Pour cette occasion, la basilique est décorée selon la tradition d’avant la Révolution. L’église est drapée de noir. Devant le catafalque sont placés le manteau royal et les régalia, que Louis XVIII avaient fait reconstituer. Les armes de France et les fleurs de lys permettent d’inscrire Louis XVIII dans la continuité de sa dynastie.

Cette théâtralisation et cette instrumentalisation de la mort du roi doivent servir à affermir le pouvoir, à renforcer le traditionalisme royaliste et à démontrer la vigueur des institutions de la Restauration.

Funérailles de Louis XVIII. Le cortège passant sur la place Vendôme du jeudi 23 septembre 1824 - source : Gallica-BnF

Des funérailles qui renforcent la monarchie ?

La question de la succession a été omniprésente durant le règne de Louis XVIII. Les espoirs dynastiques des Bourbons sont fragiles. Depuis la mort de son épouse Marie-Joséphine de Savoie le 13 novembre 1810, Louis XVIII est veuf  sans enfant. C’est donc son frère, Charles-Philippe, comte d’Artois, qui prend sa succession.

Parmi les nombreuses personnes présentes, Ferdinand-Philippe d’Orléans décrit dans ses mémoires une cérémonie en « contresens choquant pour [l’] époque et [les] mœurs ». Il regrette une cérémonie ridicule, marquée par l’esprit rétrograde du Roi et de la Cour dont certains moralistes notent la rigidité.
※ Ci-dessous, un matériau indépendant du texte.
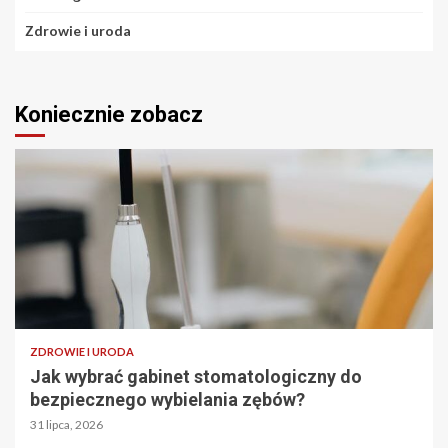
Zdrowie i uroda
Koniecznie zobacz
ZDROWIE I URODA
Jak wybrać gabinet stomatologiczny do
bezpiecznego wybielania zębów?
31 lipca, 2026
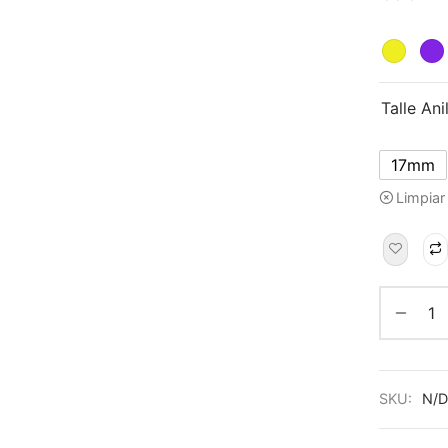
Talle Ani
17mm
Limpiar
SKU:
N/D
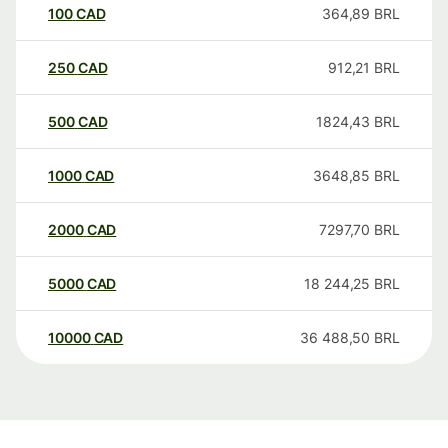
100
CAD
364,89
BRL
250
CAD
912,21
BRL
500
CAD
1824,43
BRL
1000
CAD
3648,85
BRL
2000
CAD
7297,70
BRL
5000
CAD
18 244,25
BRL
10000
CAD
36 488,50
BRL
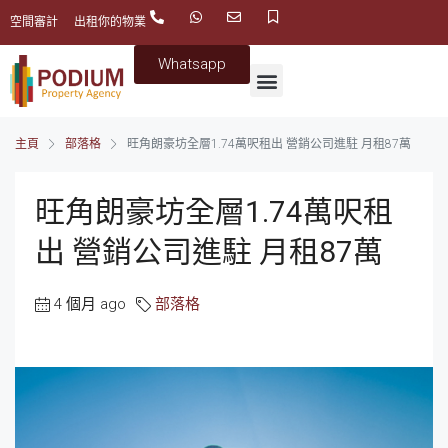
空間審計
出租你的物業
Whatsapp
主頁
部落格
旺角朗豪坊全層1.74萬呎租出 營銷公司進駐 月租87萬
旺角朗豪坊全層1.74萬呎租
出 營銷公司進駐 月租87萬
4 個月 ago
部落格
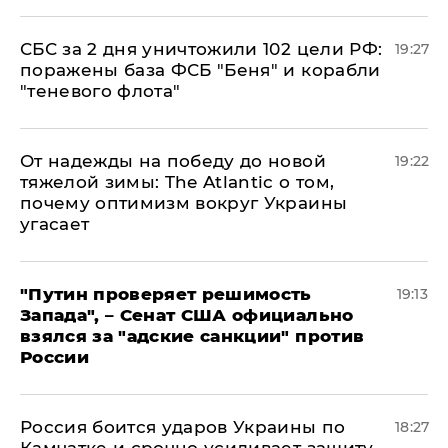
СБС за 2 дня уничтожили 102 цели РФ:
19:27
поражены база ФСБ "Беня" и корабли
"теневого флота"
От надежды на победу до новой
19:22
тяжелой зимы: The Atlantic о том,
почему оптимизм вокруг Украины
угасает
"Путин проверяет решимость
19:13
Запада", – Сенат США официально
взялся за "адские санкции" против
России
Россия боится ударов Украины по
18:27
Камчатке и срочно усиливает защиту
George Sand déplore une cérémonie « interminable » et les « formes de l’antique étiquette monarchique et religieuse » qui ont un intérêt historique mais aucun intérêt politique.

Pour des raisons de préséances, le clergé parisien est totalement absent des cérémonies, ce qui apparaît comme un scandale sans précédent et conforte la rumeur d’un enterrement civil, qui se diffuse parmi les Ultras. L’alliance du Trône et de l’Autel n’est pas montrée publiquement lors des funérailles de Louis XVIII mais le seront lors des cérémonies du Sacre de Charles X en 1825.
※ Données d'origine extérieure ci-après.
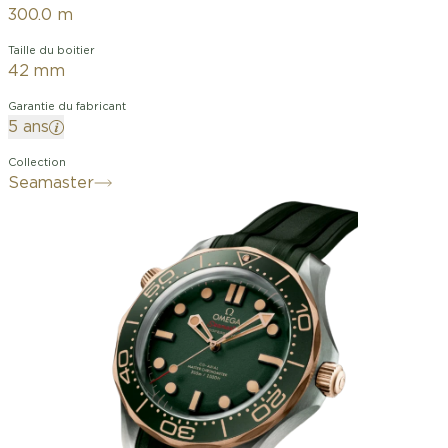
300.0 m
Taille du boitier
42 mm
Garantie du fabricant
5 ans
Collection
Seamaster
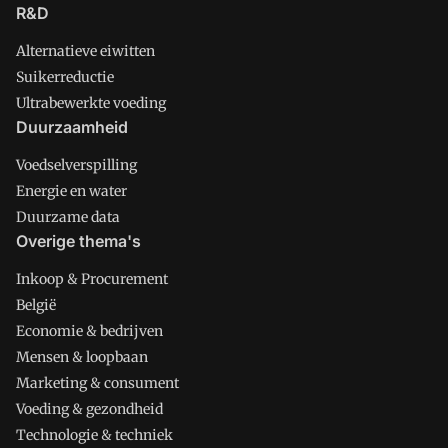
R&D
Alternatieve eiwitten
Suikerreductie
Ultrabewerkte voeding
Duurzaamheid
Voedselverspilling
Energie en water
Duurzame data
Overige thema's
Inkoop & Procurement
België
Economie & bedrijven
Mensen & loopbaan
Marketing & consument
Voeding & gezondheid
Technologie & techniek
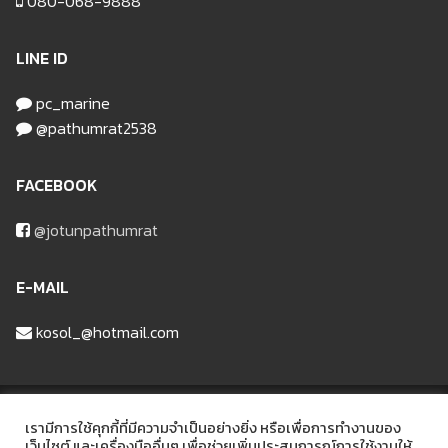
080-068-9888
LINE ID
pc_marine
@pathumrat2538
FACEBOOK
@jotunpathumrat
E-MAIL
kosol_@hotmail.com
บริษัท ปทุมรัฐวัสดุก่อสร้าง จำกัด
เรามีการใช้คุกกี้ที่มีความจำเป็นอย่างยิ่ง หรือเพื่อการทำงานของ
เว็บไซต์ และเครื่องมืออื่นๆ เพื่อช่วยเพิ่มประสบการณ์การใช้งานให้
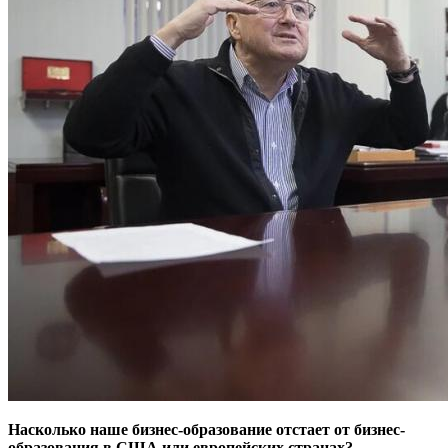
Насколько наше бизнес-образование отстает от бизнес-
образования в США или европейских странах?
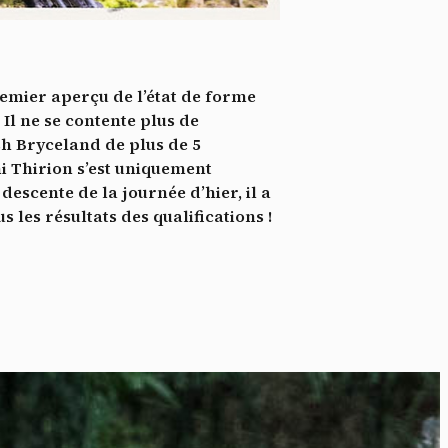
*
tenu
*
remier aperçu de l’état de forme
cilement
 Il ne se contente plus de
sh Bryceland de plus de 5
Te
i Thirion s’est uniquement
escente de la journée d’hier, il a
us les résultats des qualifications !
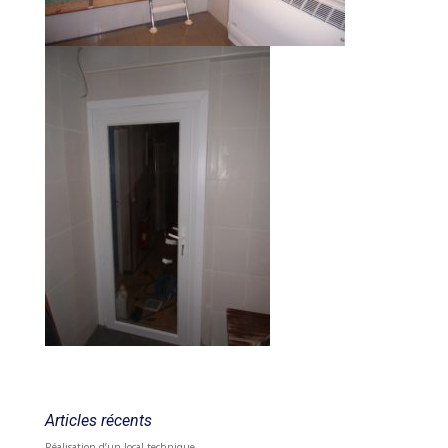
Articles récents
Réalisation d’un local technique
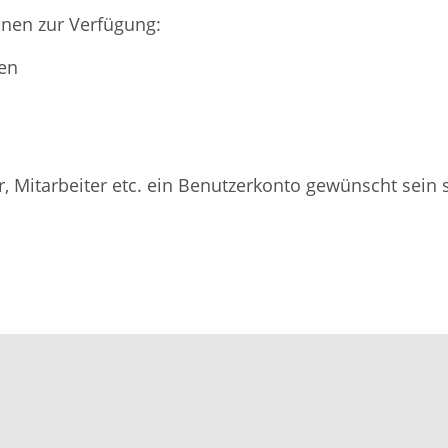
nen zur Verfügung:
en
 Mitarbeiter etc. ein Benutzerkonto gewünscht sein so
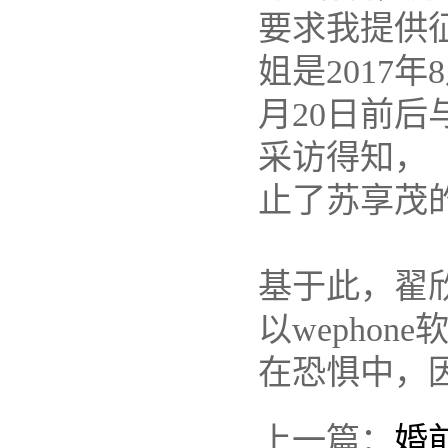
要求我提供
姐是2017年
月20日前
采访得知，
止了苏享茂
基于此，翟
以wepho
在恐惧中，
上一篇：
婚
Exposition du corps du feu roi Louis 18, dans la salle du trône ; C. de Lasteyrie ; 1824 - source : Gallica-BnF

Louis XVIII (1755-1824)

Fils du dauphin  Louis-Ferdinand et de Marie-Josèphe de Saxe, il est le frères de Louis XVI et de Charles X. Le comte de Provence émigre le 20 juin 1791 et s’engage dans la lutte armée contre le gouvernement révolutionnaire. Après la mort de Louis XVI, il se proclame régent pour le dauphin puis devient prétendant au trône en 1795. Il revient en France en 1814 mais doit quitter le trône en mars 1815 lors du retour de Napoléon Ier. Après la bataille de Waterloo, il revient de nouveau au pouvoir. Étant décédé sans descendant, son frère, le comte d’Artois, lui succède en 1824.
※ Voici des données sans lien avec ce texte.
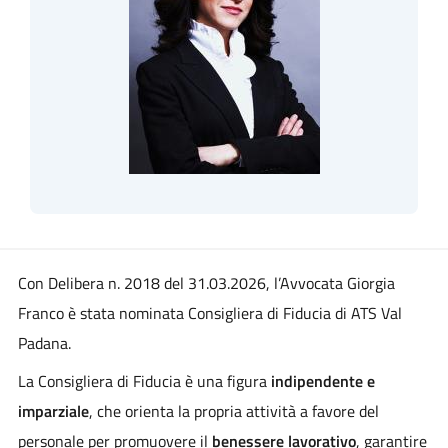
Con Delibera n. 2018 del 31.03.2026, l’Avvocata Giorgia
Franco è stata nominata Consigliera di Fiducia di ATS Val
Padana.
La Consigliera di Fiducia è una figura
indipendente e
imparziale
, che orienta la propria attività a favore del
personale per promuovere il
benessere lavorativo
, garantire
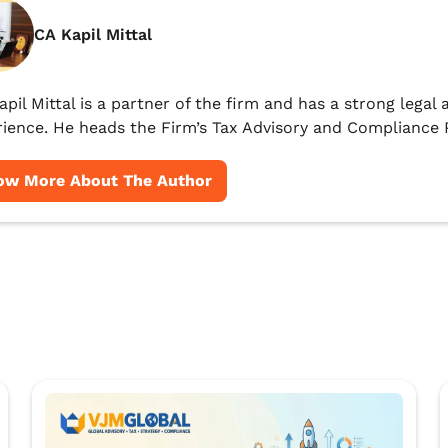
CA Kapil Mittal
apil Mittal is a partner of the firm and has a strong lega
ience. He heads the Firm’s Tax Advisory and Compliance P
ow More About The Author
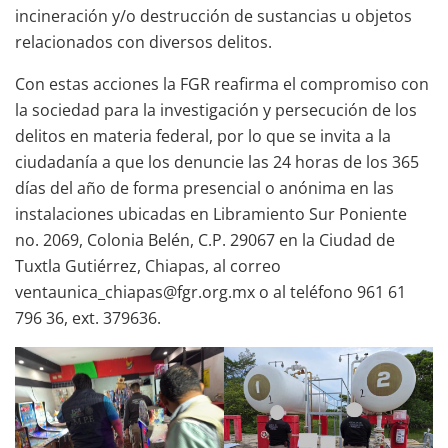
incineración y/o destrucción de sustancias u objetos
relacionados con diversos delitos.
Con estas acciones la FGR reafirma el compromiso con
la sociedad para la investigación y persecución de los
delitos en materia federal, por lo que se invita a la
ciudadanía a que los denuncie las 24 horas de los 365
días del año de forma presencial o anónima en las
instalaciones ubicadas en Libramiento Sur Poniente
no. 2069, Colonia Belén, C.P. 29067 en la Ciudad de
Tuxtla Gutiérrez, Chiapas, al correo
ventaunica_chiapas@fgr.org.mx o al teléfono 961 61
796 36, ext. 379636.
Louis XVIII, roi de France, estampe, Cardon, Basset, 1817 - source : Gallica-BnF

Bibliographie

 

Emmanuel Fureix, La France des larmes. Deuils politiques à l’âge romantique (1814-1840), Champ Vallon, Seyssel, 2009.


Bertrand Goujon, Monarchies postrévolutionnaires, 1814-1848, Seuil, Paris, 2012.


Philip Mansel, Louis XVIII, Perrin, Paris, 2013.